About this exercise:
Your reproduction of the entries should be exact and should contain no pictures.

Data entries:
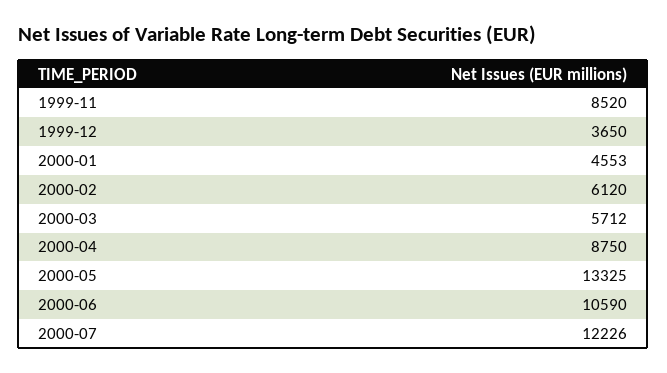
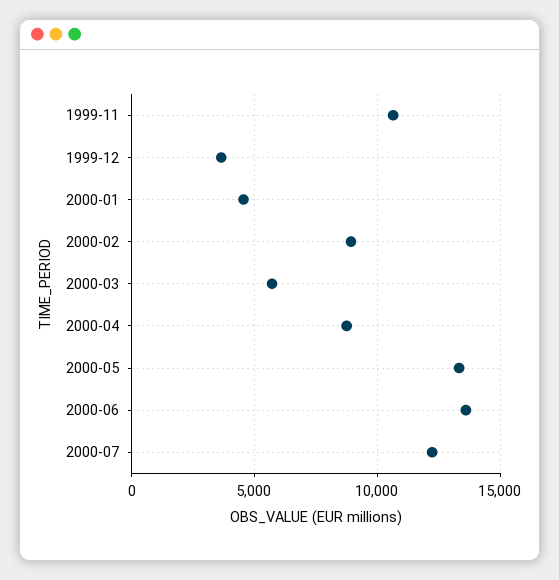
  {
-   "1999-11": 8520,
+   "1999-11": 10500,
    "1999-12": 3650,
    "2000-01": 4553,
-   "2000-02": 6120,
+   "2000-02": 9000,
    "2000-03": 5712,
    "2000-04": 8750,
    "2000-05": 13325,
-   "2000-06": 10590,
+   "2000-06": 13500,
    "2000-07": 12226
  }

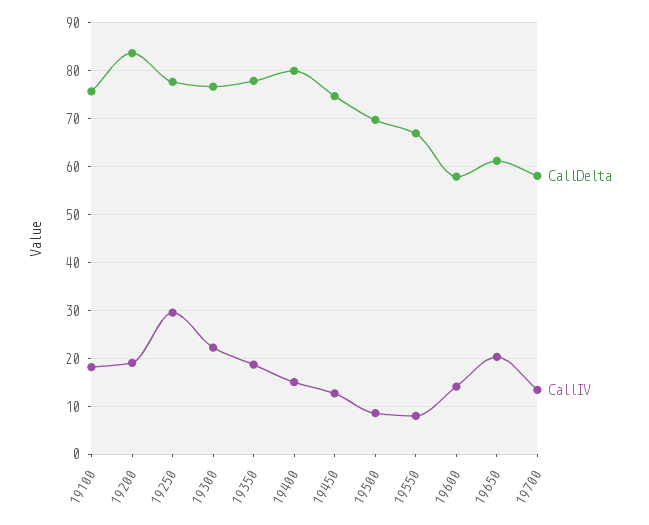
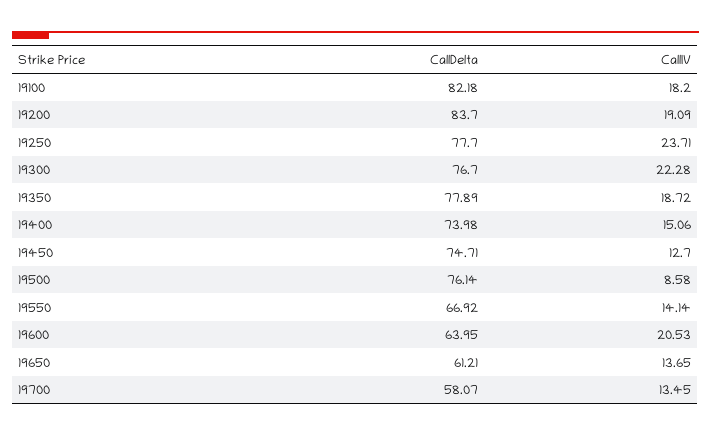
  {
    "CallDelta": {
-     "19100": 76,
+     "19100": 82.18,
      "19200": 83.7,
      "19250": 77.7,
      "19300": 76.7,
      "19350": 77.89,
-     "19400": 80,
+     "19400": 73.98,
      "19450": 74.71,
-     "19500": 70,
+     "19500": 76.14,
      "19550": 66.92,
-     "19600": 58,
+     "19600": 63.95,
      "19650": 61.21,
      "19700": 58.07
    },
    "CallIV": {
      "19100": 18.2,
      "19200": 19.09,
-     "19250": 30,
+     "19250": 23.71,
      "19300": 22.28,
      "19350": 18.72,
      "19400": 15.06,
      "19450": 12.7,
      "19500": 8.58,
-     "19550": 8,
+     "19550": 14.14,
-     "19600": 14,
+     "19600": 20.53,
-     "19650": 20,
+     "19650": 13.65,
      "19700": 13.45
    }
  }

Result:
  {
-   "1999-11": 8520,
+   "1999-11": 10500,
    "1999-12": 3650,
    "2000-01": 4553,
-   "2000-02": 6120,
+   "2000-02": 9000,
    "2000-03": 5712,
    "2000-04": 8750,
    "2000-05": 13325,
-   "2000-06": 10590,
+   "2000-06": 13500,
    "2000-07": 12226
  }

  {
    "CallDelta": {
-     "19100": 76,
+     "19100": 82.18,
      "19200": 83.7,
      "19250": 77.7,
      "19300": 76.7,
      "19350": 77.89,
-     "19400": 80,
+     "19400": 73.98,
      "19450": 74.71,
-     "19500": 70,
+     "19500": 76.14,
      "19550": 66.92,
-     "19600": 58,
+     "19600": 63.95,
      "19650": 61.21,
      "19700": 58.07
    },
    "CallIV": {
      "19100": 18.2,
      "19200": 19.09,
-     "19250": 30,
+     "19250": 23.71,
      "19300": 22.28,
      "19350": 18.72,
      "19400": 15.06,
      "19450": 12.7,
      "19500": 8.58,
-     "19550": 8,
+     "19550": 14.14,
-     "19600": 14,
+     "19600": 20.53,
-     "19650": 20,
+     "19650": 13.65,
      "19700": 13.45
    }
  }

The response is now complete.